| Supplied material |
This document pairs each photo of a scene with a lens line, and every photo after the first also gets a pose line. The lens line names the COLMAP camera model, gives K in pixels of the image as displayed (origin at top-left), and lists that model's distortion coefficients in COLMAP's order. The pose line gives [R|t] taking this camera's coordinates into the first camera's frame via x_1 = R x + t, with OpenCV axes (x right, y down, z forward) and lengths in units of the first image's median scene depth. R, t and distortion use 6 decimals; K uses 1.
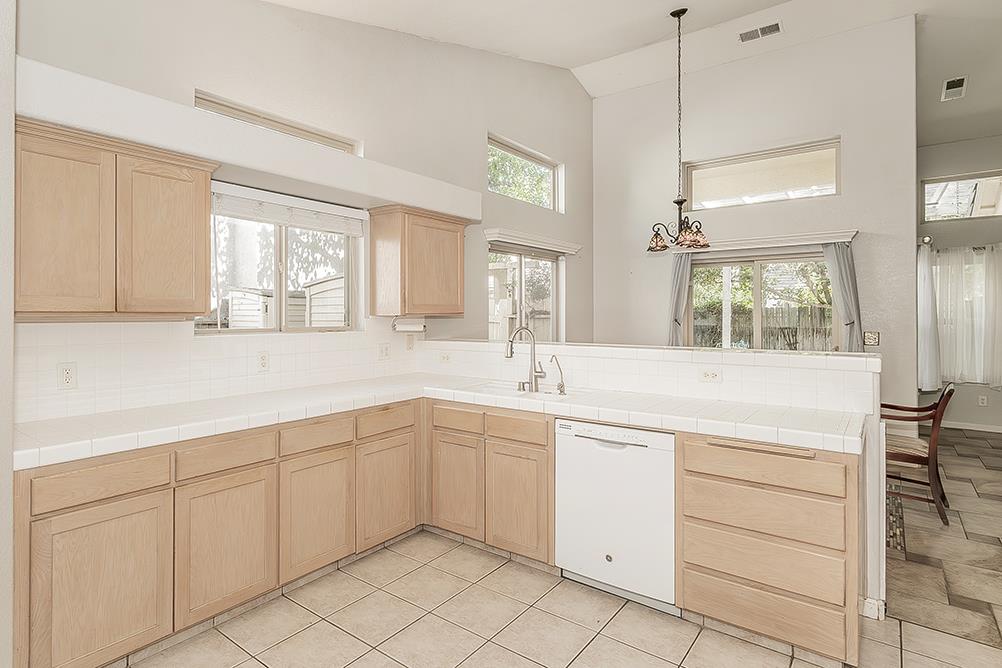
lens RADIAL K [[533.4, 0, 456.0], [0, 533.4, 307.5], [0, 0, 1]] dist [-0.003715, -0.000778]
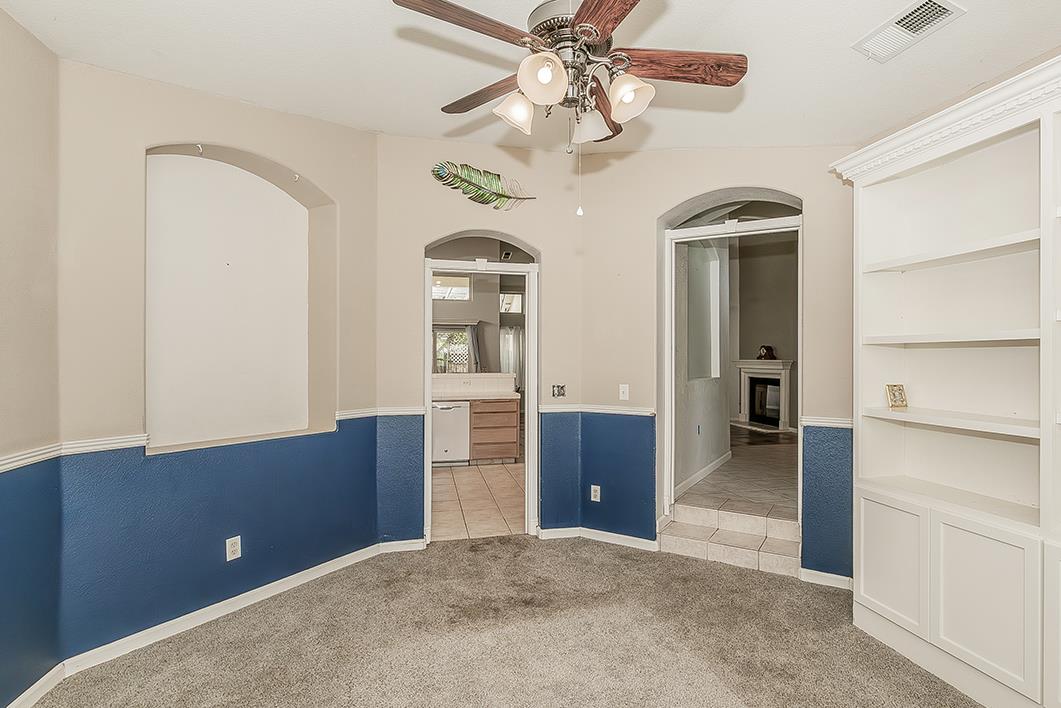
lens RADIAL K [[547.3, 0, 529.3], [0, 547.3, 356.4], [0, 0, 1]] dist [-0.015311, 0.000609]
pose [[0.641485, -0.002953, 0.767130, -0.947321], [-0.004614, 0.999960, 0.007708, -0.018208], [-0.767122, -0.008484, 0.641446, -0.662710]]
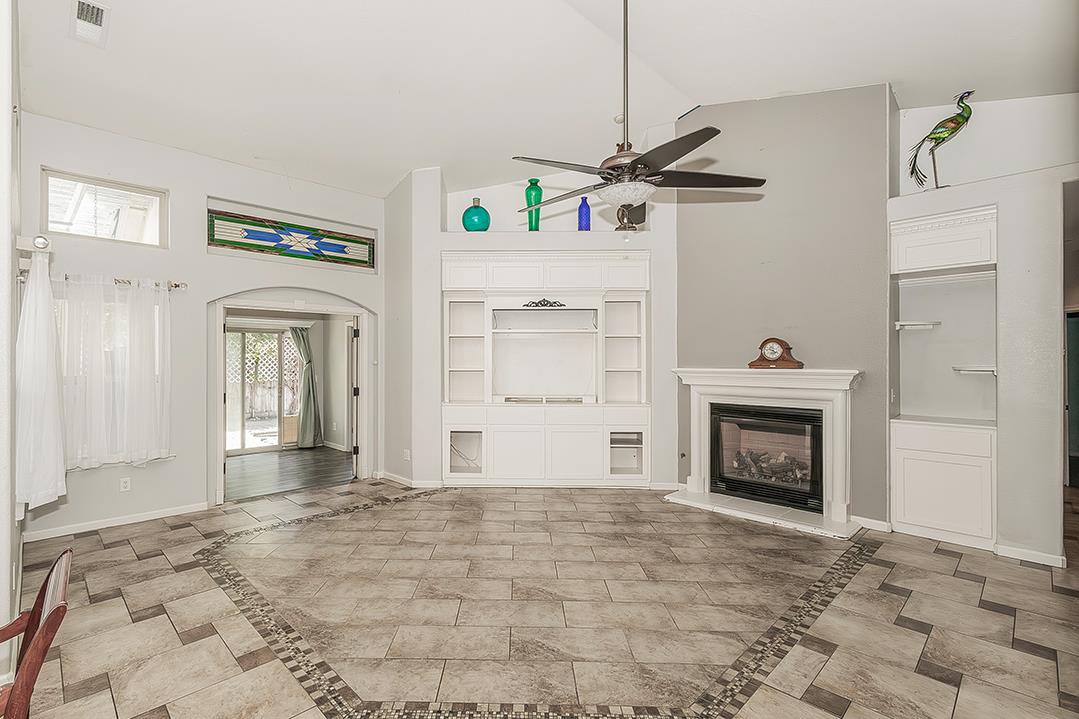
lens RADIAL K [[499.0, 0, 508.8], [0, 499.0, 359.6], [0, 0, 1]] dist [0.008004, -0.000448]
pose [[0.130863, 0.000726, 0.991400, 0.484295], [-0.005353, 0.999986, -0.000025, -0.004998], [-0.991386, -0.005304, 0.130865, 0.499030]]
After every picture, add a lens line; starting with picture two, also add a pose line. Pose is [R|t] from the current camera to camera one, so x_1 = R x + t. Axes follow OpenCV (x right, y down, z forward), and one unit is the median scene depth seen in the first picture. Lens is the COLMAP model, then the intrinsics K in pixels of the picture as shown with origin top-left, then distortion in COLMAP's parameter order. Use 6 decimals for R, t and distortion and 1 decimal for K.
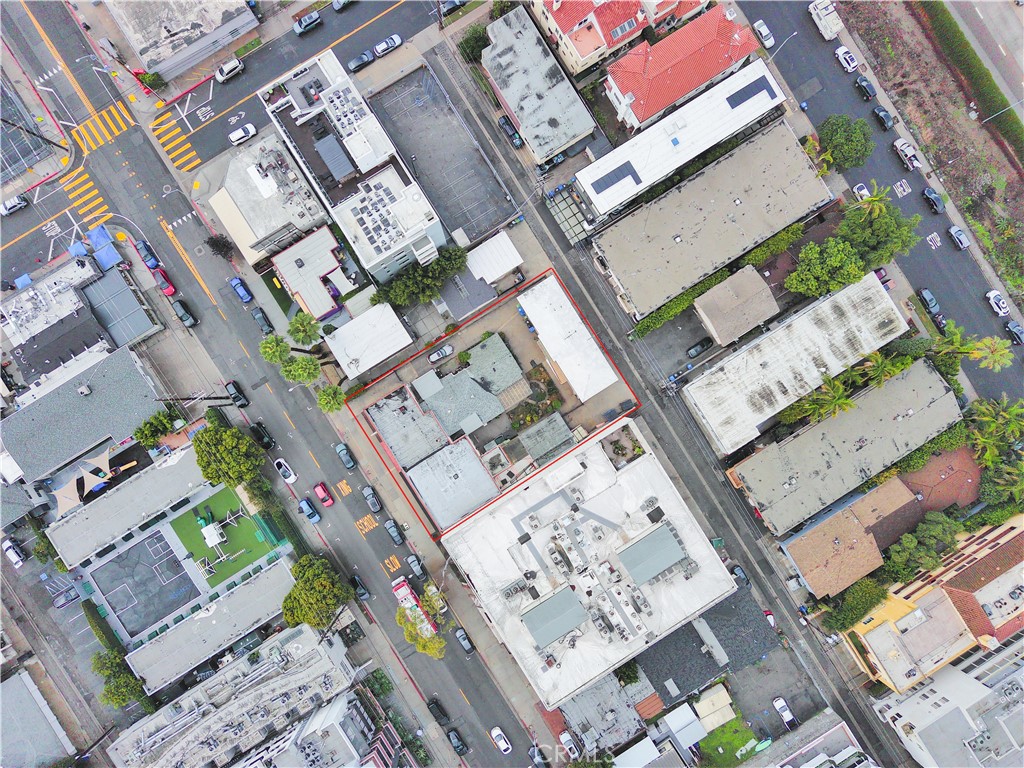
lens RADIAL K [[687.4, 0, 510.2], [0, 687.4, 383.0], [0, 0, 1]] dist [0.005665, 0.000743]
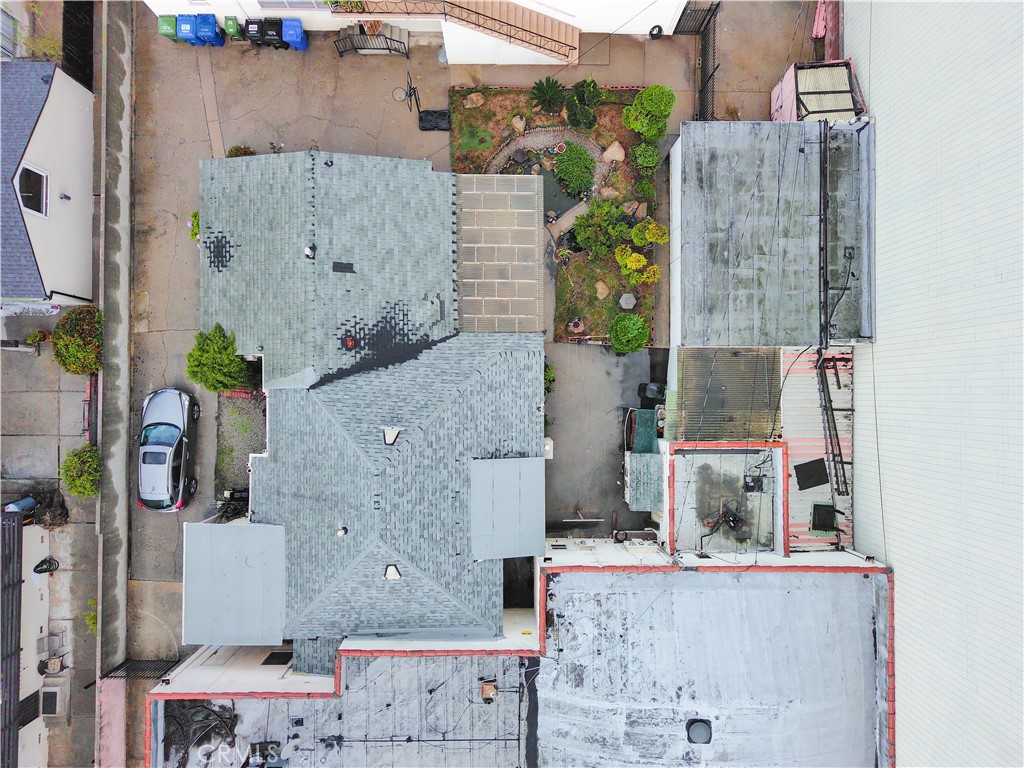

| Task details |
Copy every line of the data word for word, omitting the images.

| Result |
This document pairs each photo of a scene with a lens line, and every photo after the first also gets a pose line. The lens line names the COLMAP camera model, gives K in pixels of the image as displayed (origin at top-left), and lists that model's distortion coefficients in COLMAP's order. The pose line gives [R|t] taking this camera's coordinates into the first camera's frame via x_1 = R x + t, with OpenCV axes (x right, y down, z forward) and lengths in units of the first image's median scene depth. R, t and distortion use 6 decimals; K uses 1.
lens RADIAL K [[533.4, 0, 456.0], [0, 533.4, 307.5], [0, 0, 1]] dist [-0.003715, -0.000778]
lens RADIAL K [[547.3, 0, 529.3], [0, 547.3, 356.4], [0, 0, 1]] dist [-0.015311, 0.000609]
pose [[0.641485, -0.002953, 0.767130, -0.947321], [-0.004614, 0.999960, 0.007708, -0.018208], [-0.767122, -0.008484, 0.641446, -0.662710]]
lens RADIAL K [[499.0, 0, 508.8], [0, 499.0, 359.6], [0, 0, 1]] dist [0.008004, -0.000448]
pose [[0.130863, 0.000726, 0.991400, 0.484295], [-0.005353, 0.999986, -0.000025, -0.004998], [-0.991386, -0.005304, 0.130865, 0.499030]]
After every picture, add a lens line; starting with picture two, also add a pose line. Pose is [R|t] from the current camera to camera one, so x_1 = R x + t. Axes follow OpenCV (x right, y down, z forward), and one unit is the median scene depth seen in the first picture. Lens is the COLMAP model, then the intrinsics K in pixels of the picture as shown with origin top-left, then distortion in COLMAP's parameter order. Use 6 decimals for R, t and distortion and 1 decimal for K.
lens RADIAL K [[687.4, 0, 510.2], [0, 687.4, 383.0], [0, 0, 1]] dist [0.005665, 0.000743]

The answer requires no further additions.